Sperm whales “talk” to one another through intensely loud series of clicks, called codas. The clicks are so loud they can reach upwards of 230 decibels, louder than a rocket launch. This makes them the loudest animal on the planet and enables them to communicate with one another over distances of hundreds of miles.
Much research supports the idea that cetaceans (marine mammals) have highly-developed brains capable of complex cognition. Sperm whale brains also contain specialized neurons called spindle cells, which, according to NewScientist, are also found in human brains in the regions responsible for empathy, social organization, and speech.
CETI is building new audio and video equipment to record sperm whale calls by the millions to get as complete a sonic picture as possible.
Understanding animal language and improving animal-human communication is also appealing for farmers. Over the past five years, researchers from Georgia Institute of Technology have been collecting sound information from chickens.
The recordings were made when the chickens were exposed to certain conditions, e.g. heat or cold, light or dark. The collected sounds were then used to train a machine learning model to identify the difference between contented and distressed birds. The model has proven capable of detecting “emotional” changes in chickens with near perfect accuracy. The study’s finding can be used to improve poultry conditions and productivity.
Silicon Valley based Conservation Metrics has been working with researchers in Africa to apply new AI techniques to wild elephant protection. The project has collected 900,000 hours of recordings with elephant vocalizations in the Central African Forest. Researchers were able to identify the sounds for greetings and other daily communications in a particular elephant herd, and, most importantly, the sound the elephants make when poachers (elephant hunters) are spotted. The project plays an important role in anti-poaching and other conservation efforts.
Gorillas and monkeys
Koko, a gorilla who lived in a preserve in the Santa Cruz Mountains until her death in 2018, learned many words in a modified version of American Sign Language.
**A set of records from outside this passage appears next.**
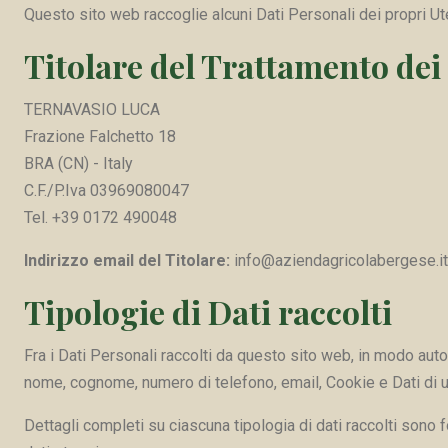
Questo sito web raccoglie alcuni Dati Personali dei propri Ute
Titolare del Trattamento dei
TERNAVASIO LUCA
Frazione Falchetto 18
BRA (CN) - Italy
C.F./P.Iva 03969080047
Tel. +39 0172 490048
Indirizzo email del Titolare:
info@aziendagricolabergese.it
Tipologie di Dati raccolti
Fra i Dati Personali raccolti da questo sito web, in modo auto
nome, cognome, numero di telefono, email, Cookie e Dati di ut
Dettagli completi su ciascuna tipologia di dati raccolti sono f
A bonobo or a pygmy chimpanzee named Kanzi was studied by the primatologist Sue Savage-Rumbaugh beginning in the 1980s, and found to be able to understand complex human commands and communicate using keyboard symbols.
These animals didn’t just ask for this or that object, but they also learned to convey sadness, for instance, through hand gestures mimicking the flowing of tears.
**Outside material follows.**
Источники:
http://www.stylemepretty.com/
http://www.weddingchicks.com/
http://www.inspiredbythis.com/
Researchers have devised systems of symbols that animals can use by touching or pointing. Underwater keyboard for dolphins allowed the animals to quickly figured out, without instruction, how to request a body rub or a ball.
Between 2016 and 2019, at the National Aquarium in Baltimore, studies used an eight-foot underwater touch screen fitted with dolphin-friendly interactive apps, including a version of Whac-A-Mole in which fish move across the display.